Why do people not show up in court as scheduled?

I imagine that a lot of them just forget.  Forgetting is NOT a good excuse.  Think of it this way, would you want the jail to ‘just forget’ to let you out?  Get a calendar and mark that date.  Put a reminder on your cell phone.  Put a note on your refrigerator.  Whatever it takes to get you to court on the right day.

And make sure you know what courtroom you are assigned.  I’ve often seen situations where people will sit in court all morning just to find out they were in the wrong court!  If you don’t know for sure where you are supposed to be, ask the guard when you first come in the building.  Show the guard your summons and ask for directions to the right courtroom.   This can be especially frustrating when there are different buildings.  You can also check online to make sure you know where the court is located.  Or call the clerk’s office to confirm your date (and time) and ask the clerk for directions to make sure that you are going to the right place.

Some people say that they got a paper in court, but they never got anything in the mail.  In the past, they always got something in the mail, so they figured they would get a notice in the mail this time too.  Sorry, you get notices in the mail when they can’t give you the notice in person.  If they give you a piece of paper in court with the next court date, you NEED to be there!

I had one person tell me that the original date was ‘just for child visitation’ and they decided they didn’t want to fight the visitation request, so they didn’t show up.  Not a good idea!  If you don’t want to fight the visitation request, you need to show up in court and tell that to the judge.  Otherwise, the judge will probably issue a ‘failure to appear’ summons and you will show up in court at a later time, with a much bigger problem!
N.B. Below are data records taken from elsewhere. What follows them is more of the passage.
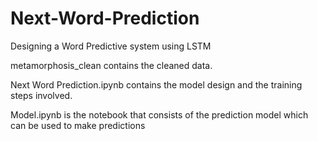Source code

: # Next-Word-Prediction
Designing a Word Predictive system using LSTM


metamorphosis_clean contains the cleaned data.

Next Word Prediction.ipynb contains the model design and the training steps involved.

Model.ipynb is the notebook that consists of the prediction model which can be used to make predictions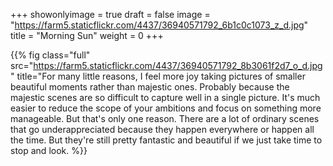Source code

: +++
showonlyimage = true
draft = false
image = "https://farm5.staticflickr.com/4437/36940571792_6b1c0c1073_z_d.jpg"
title = "Morning Sun"
weight = 0
+++

{{% fig class="full" src="https://farm5.staticflickr.com/4437/36940571792_8b3061f2d7_o_d.jpg" title="For many little reasons, I feel more joy taking pictures of smaller beautiful moments rather than majestic ones. Probably because the majestic scenes are so difficult to capture well in a single picture. It's much easier to reduce the scope of your ambitions and focus on something more manageable. But that's only one reason. There are a lot of ordinary scenes that go underappreciated because they happen everywhere or happen all the time. But they're still pretty fantastic and beautiful if we just take time to stop and look. %}}
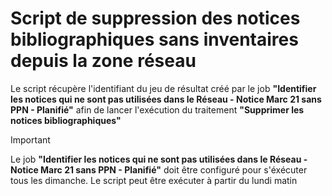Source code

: # Script de suppression des notices bibliographiques sans inventaires depuis la zone réseau

Le script récupère l'identifiant du jeu de résultat créé par le job **"Identifier les notices qui ne sont pas utilisées dans le Réseau - Notice Marc 21 sans PPN - Planifié"** afin de lancer l'exécution du traitement **"Supprimer les notices bibliographiques"**
>[!IMPORTANT]  
> Le job **"Identifier les notices qui ne sont pas utilisées dans le Réseau - Notice Marc 21 sans PPN - Planifié"**  doit être configuré pour s'éxécuter tous les dimanche. Le script peut être exécuter à partir du lundi matin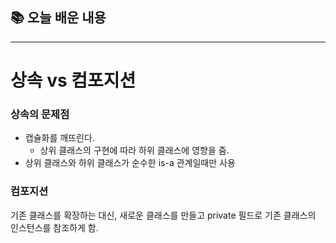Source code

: ## 📚 오늘 배운 내용

---

# 상속 vs 컴포지션

### 상속의 문제점

- 캡슐화를 깨뜨린다.
    - 상위 클래스의 구현에 따라 하위 클래스에 영향을 줌.
- 상위 클래스와 하위 클래스가 순수한 is-a 관계일때만 사용

### 컴포지션

기존 클래스를 확장하는 대신, 새로운 클래스를 만들고 private 필드로 기존 클래스의 인스턴스를 참조하게 함.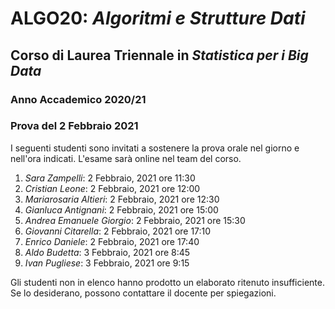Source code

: # ALGO20: *Algoritmi e Strutture Dati* #
## Corso di Laurea Triennale in *Statistica per i Big Data* ##
### Anno Accademico 2020/21 ###
### Prova del 2 Febbraio 2021 ###



I seguenti studenti sono invitati a sostenere la prova orale
nel giorno e nell'ora indicati.
L'esame sar&agrave; online nel team del corso.

1. *Sara Zampelli*:  2 Febbraio, 2021 ore 11:30
2. *Cristian Leone*:  2 Febbraio, 2021 ore 12:00
3. *Mariarosaria Altieri*:  2 Febbraio, 2021 ore 12:30
4. *Gianluca Antignani*:  2 Febbraio, 2021 ore 15:00
5. *Andrea Emanuele Giorgio*:  2 Febbraio, 2021 ore 15:30
6. *Giovanni Citarella*:  2 Febbraio, 2021 ore 17:10
7. *Enrico Daniele*:  2 Febbraio, 2021 ore 17:40
8. *Aldo Budetta*:  3 Febbraio, 2021 ore 8:45
9. *Ivan Pugliese*:  3 Febbraio, 2021 ore 9:15



Gli studenti non in elenco hanno prodotto un elaborato ritenuto insufficiente.
Se lo desiderano, possono contattare il docente per spiegazioni.

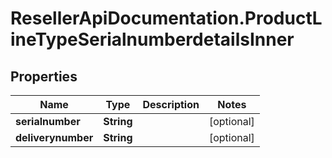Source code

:# ResellerApiDocumentation.ProductLineTypeSerialnumberdetailsInner

## Properties

Name | Type | Description | Notes
------------ | ------------- | ------------- | -------------
**serialnumber** | **String** |  | [optional] 
**deliverynumber** | **String** |  | [optional] 



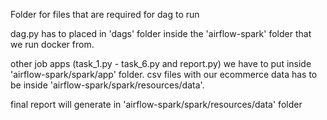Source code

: Folder for files that are required for dag to run 

dag.py has to placed in 'dags' folder inside the 'airflow-spark' folder that we run docker from.

other job apps (task_1.py - task_6.py and report.py) we have to put inside 'airflow-spark/spark/app' folder. 
csv files with our ecommerce data has to be inside 'airflow-spark/spark/resources/data'. 

final report will generate in 'airflow-spark/spark/resources/data' folder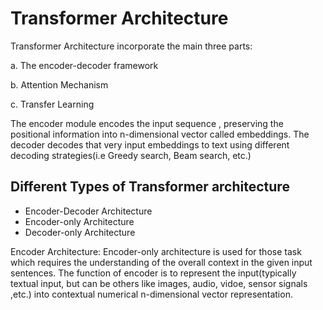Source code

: # Transformer Architecture

Transformer Architecture incorporate the main three parts:

a. The encoder-decoder framework

b. Attention Mechanism

c. Transfer Learning

The encoder module encodes the input sequence , preserving the positional information into n-dimensional vector called embeddings. The decoder decodes that very input embeddings to text using different decoding strategies(i.e Greedy search, Beam search, etc.)

## Different Types of Transformer architecture

- Encoder-Decoder Architecture
- Encoder-only Architecture
- Decoder-only Architecture

Encoder Architecture: Encoder-only architecture is used for those task which requires the understanding of the overall context in the given input sentences. The function of encoder is to represent the input(typically textual input, but can be others like images, audio, vidoe, sensor signals ,etc.) into contextual numerical n-dimensional vector representation.   
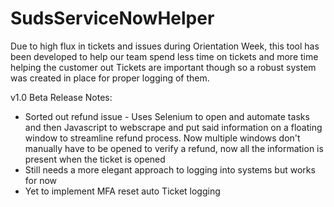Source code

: # SudsServiceNowHelper
Due to high flux in tickets and issues during Orientation Week, this tool has been developed to help our team spend less time on tickets and more time helping the customer out
Tickets are important though so a robust system was created in place for proper logging of them.

v1.0 Beta Release Notes:
 - Sorted out refund issue - Uses Selenium to open and automate tasks and then Javascript to webscrape and put said information on a floating window to streamline refund process. Now multiple windows don't manually have to be opened to verify a refund, now all the information is present when the ticket is opened
 - Still needs a more elegant approach to logging into systems but works for now
 - Yet to implement MFA reset auto Ticket logging
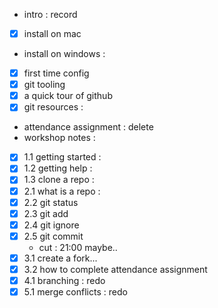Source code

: - intro : record
- [x] install on mac
- install on windows : 
- [x] first time config
- [x] git tooling
- [x] a quick tour of github
- [x] git resources : 
- attendance assignment : delete
- workshop notes :
- [x] 1.1 getting started :
- [x] 1.2 getting help :
- [x] 1.3 clone a repo :
- [x] 2.1 what is a repo :
- [x] 2.2 git  status
- [x] 2.3 git add
- [x] 2.4 git ignore
- [x] 2.5 git commit
	- cut : 21:00 maybe..
- [x] 3.1 create a fork...
- [x] 3.2 how to complete attendance assignment
- [x] 4.1 branching : redo
- [x] 5.1 merge conflicts : redo
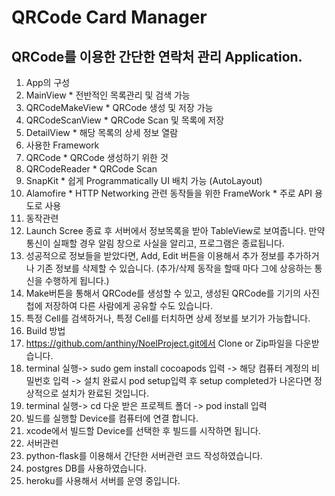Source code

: # QRCode Card Manager
## QRCode를 이용한 간단한 연락처 관리 Application.

1. App의 구성
  1. MainView
    * 전반적인 목록관리 및 검색 가능
  2. QRCodeMakeView
    * QRCode 생성 및 저장 가능
  3. QRCodeScanView
    * QRCode Scan 및 목록에 저장
  4. DetailView
    * 해당 목록의 상세 정보 열람
2. 사용한 Framework
  1. QRCode
    * QRCode 생성하기 위한 것
  2. QRCodeReader
    * QRCode Scan
  3. SnapKit
    * 쉽게 Programmatically UI 배치 가능 (AutoLayout)
  4. Alamofire
    * HTTP Networking 관련 동작들을 위한 FrameWork
    * 주로 API 용도로 사용
3. 동작관련
  1. Launch Scree 종료 후 서버에서 정보목록을 받아 TableView로 보여줍니다. 만약 통신이 실패할 경우 알림 창으로 사실을 알리고, 프로그램은 종료됩니다.
  2. 성공적으로 정보들을 받았다면, Add, Edit 버튼을 이용해서 추가 정보를 추가하거나 기존 정보를 삭제할 수 있습니다. (추가/삭제 동작을 할때 마다 그에 상응하는 통신을 수행하게 됩니다.)
  3. Make버튼을 통해서 QRCode를 생성할 수 있고, 생성된 QRCode를 기기의 사진첩에 저장하여 다른 사람에게 공유할 수도 있습니다.
  4. 특정 Cell를 검색하거나, 특정 Cell를 터치하면 상세 정보를 보기가 가능합니다.
4. Build 방법
  1. https://github.com/anthiny/NoelProject.git에서 Clone or Zip파일을 다운받습니다.
  2. terminal 실행-> sudo gem install cocoapods 입력 -> 해당 컴퓨터 계정의 비밀번호 입력 -> 설치 완료시 pod setup입력 후 setup completed가 나온다면 정상적으로 설치가 완료된 것입니다.
  3. terminal 실행-> cd 다운 받은 프로젝트 폴더 -> pod install 입력
  4. 빌드를 실행할 Device를 컴퓨터에 연결 합니다.
  5. xcode에서 빌드할 Device를 선택한 후 빌드를 시작하면 됩니다.
5. 서버관련
  1. python-flask를 이용해서 간단한 서버관련 코드 작성하였습니다.
  2. postgres DB를 사용하였습니다.
  3. heroku를 사용해서 서버를 운영 중입니다.
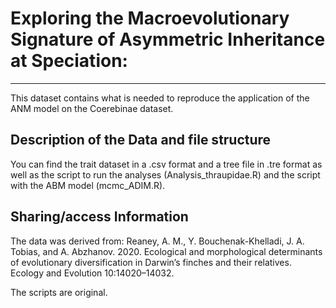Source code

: # Exploring the Macroevolutionary Signature of Asymmetric Inheritance at Speciation:
---

This dataset contains what is needed to reproduce the application of the ANM model on the Coerebinae dataset.

## Description of the Data and file structure

You can find the trait dataset in a .csv format and a tree file in .tre format as well as the script to run the analyses (Analysis_thraupidae.R) and the script with the ABM model (mcmc_ADIM.R).

## Sharing/access Information

The data was derived from: Reaney, A. M., Y. Bouchenak-Khelladi, J. A. Tobias, and A. Abzhanov. 2020. Ecological and morphological determinants of evolutionary diversification in Darwin’s finches and their relatives. Ecology and Evolution 10:14020–14032.

The scripts are original. 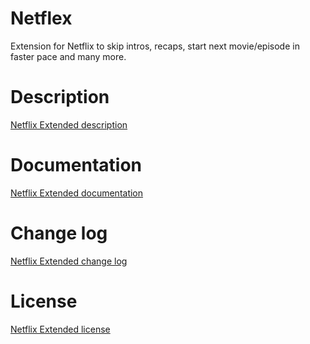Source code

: # Netflex
Extension for Netflix to skip intros, recaps, start next movie/episode in faster pace and many more.

# Description
[Netflix Extended description](DESCRIPTION.md)

# Documentation
[Netflix Extended documentation](DOCUMENTATION.md)

# Change log
[Netflix Extended change log](CHANGELOG)

# License
[Netflix Extended license](LICENSE)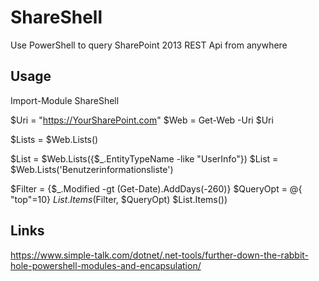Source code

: ShareShell
==========

Use PowerShell to query SharePoint 2013 REST Api from anywhere

Usage
-----

Import-Module ShareShell

$Uri = "https://YourSharePoint.com"
$Web = Get-Web -Uri $Uri

$Lists = $Web.Lists()

$List = $Web.Lists({$_.EntityTypeName -like "UserInfo"})
$List = $Web.Lists('Benutzerinformationsliste')

$Filter = {$_.Modified -gt (Get-Date).AddDays(-260)}
$QueryOpt = @{ "top"=10}
$List.Items($Filter, $QueryOpt)
$List.Items())

Links
-----
https://www.simple-talk.com/dotnet/.net-tools/further-down-the-rabbit-hole-powershell-modules-and-encapsulation/ 


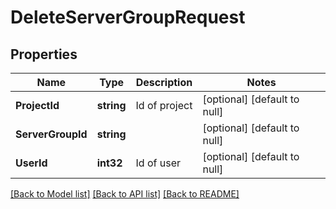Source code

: # DeleteServerGroupRequest

## Properties
Name | Type | Description | Notes
------------ | ------------- | ------------- | -------------
**ProjectId** | **string** | Id of project | [optional] [default to null]
**ServerGroupId** | **string** |  | [optional] [default to null]
**UserId** | **int32** | Id of user | [optional] [default to null]

[[Back to Model list]](../README.md#documentation-for-models) [[Back to API list]](../README.md#documentation-for-api-endpoints) [[Back to README]](../README.md)


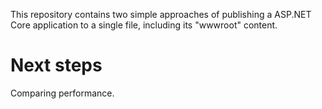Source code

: This repository contains two simple approaches of publishing a ASP.NET Core application to a single file, including its "wwwroot" content.

# Next steps

Comparing performance.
Some people say that something else came up and they couldn’t make it to court.  If something really does come up, you can contact the court before your scheduled time to appear and the judge MIGHT give you a break and schedule another day.  Being in the hospital for surgery is the type of thing that the judge might accept.  Wanting to go shopping instead, or oversleeping because you were up late the night before is something that the judge will probably NOT accept.

For traffic tickets, the officer will write on the ticket whether or not you need to appear.  Most of the time, you can use the online system to pay for simple speeding tickets (although you should be aware that pre-paying the ticket is the same as pleading ‘guilty’ and you will receive the ‘points’ against your license).  If you have been charged with reckless driving, you must appear.

Sometimes an attorney can appear in court on your behalf and you don’t need to be there yourself.  Be sure to check with your attorney to make sure whether or not you need to appear yourself.  I generally suggest that my clients also appear in court even if they don’t really need to be there.  After all, it’s your life, your money, or your freedom that is at stake and you really should be involved in anything that might happen.  The attorney can tell you what the ‘regular’ judge will probably do, but that judge may be sick this one day and there is a substitute.  It’s just better to be there yourself.

The bottom line is that if you have been told to be in court on a certain day at a certain time, you need to make arrangements to be there!